Earlier in 1854, our newspapers followed the spread of cholera to North America. The Board of Health, which had been disbanded after the previous pandemics, was re-formed on May 23rd, and the new District Surgeon for St. John’s, Dr. Samuel Carson, oversaw operations. A quarantine was imposed on all ships beginning in July, but this was a much different town than it was in the 1830s, and the new quarantine wasn’t as robust. The 1846 fire had left its mark, resources were strained, money was tight, and resolve was about to fail. Outbreak was reported in August.
All those showing symptoms were quickly isolated and the town held its breath. 3 people died, but in another success, containment heldm and the general population were spared. A week passed and the town relaxed, 2 weeks passed with no further illness and people began to chafe against the restrictions and quarantine. 3 weeks, economic pressures swell to bursting with our busiest shipping months upon us, and residents began to openly question whether the doctors were keeping the quarantine and Board of Health going simply to line their own pockets. Quarantine was dialled back further, and the pace of shipping increased.
Stories swirled around town of approaching ships dumping bodies overboard so as to avoid any delays, whether those bodies still breathed or not. Weeks 5 and 6 pass without illness, everything was fine, until it wasn’t.

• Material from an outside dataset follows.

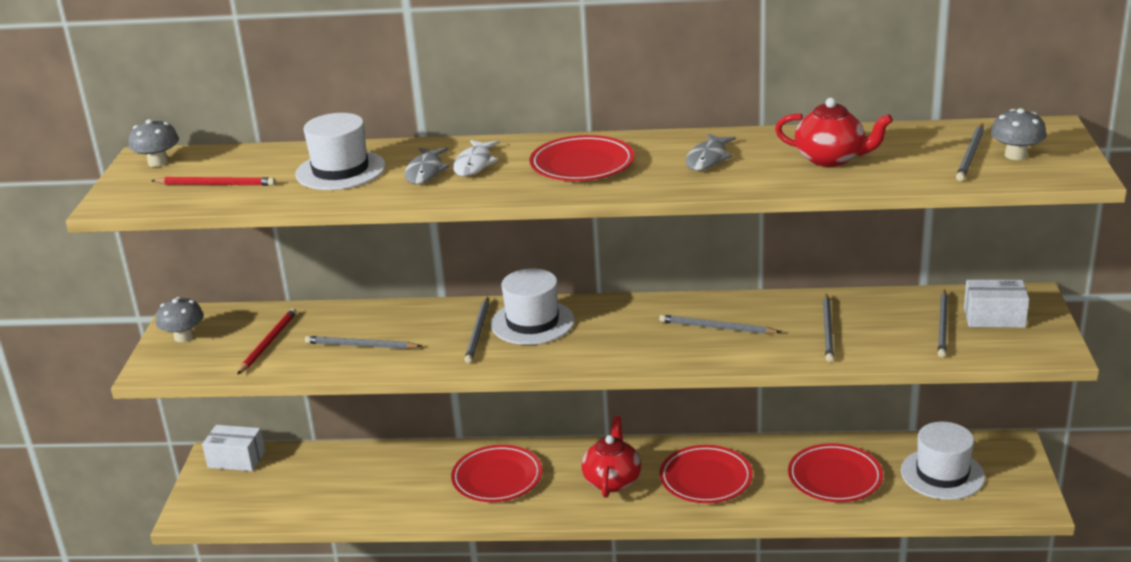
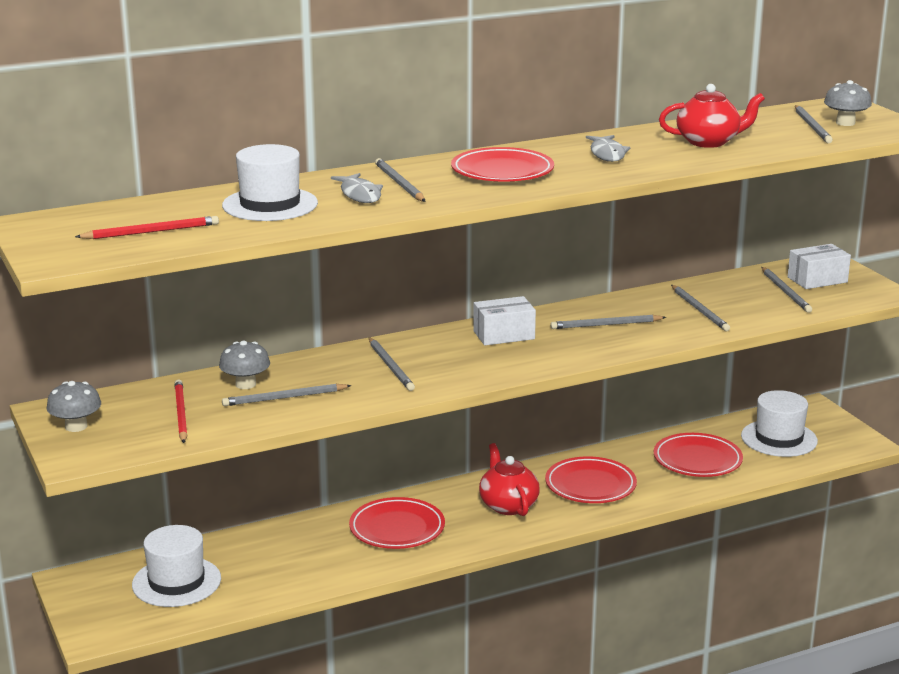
camera: 30 degrees left, 5 degrees down
(158, 162) = (51, 224): grey mushroom -> grey mushroom (245, 384)
(236, 459) = (99, 576): white box -> white box (504, 335)
(474, 164) = (399, 183): white fish -> grey pencil
(532, 322) = (434, 350): white hat -> white hat (176, 582)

When the walls fell, the epidemic broke like a brush fire. Fear and chaos raced through the streets. The military refused to allow any civilians access to its medical facilities. As a consequence, the only civilian hospital, the Riverhead Hospital (located where Victoria park is today) admitted 212 during the months of October, November, and December (despite the fact Riverhead Hospital only had the facilities to handle 20 patients on a good day).
88 of those patients would die. Many others who fell ill refused to go to hospital upon hearing of how many were dying there, and locked themselves in their homes. Containment was regained toward the end of December with the help of some cold weather. In all, some 500 lives were lost out of a population of 21,000. In comparison, Quebec City lost over 3,100 lives out of a population of 20,000. St. John’s also succeeded in containing the illness within its border, the rest of the island was spared.
With the completion of a sewerage system, and the establishment of Windsor Lake as the city’s primary water source in the following years, the residents of St. John’s would never be touched by cholera again. The St. John’s experience, although tragic, exemplified one of the most successful efforts on Earth at protecting its residents, and must in hindsight be viewed as a triumph.
Cholera would not be fully understood until 1885 when Spanish physician Jaume Ferran I Clua developed a cholera inoculation, the first to immunize humans against a bacterial disease. According to the W.H.O., cholera still causes between 28,800 and 130,000 deaths every year.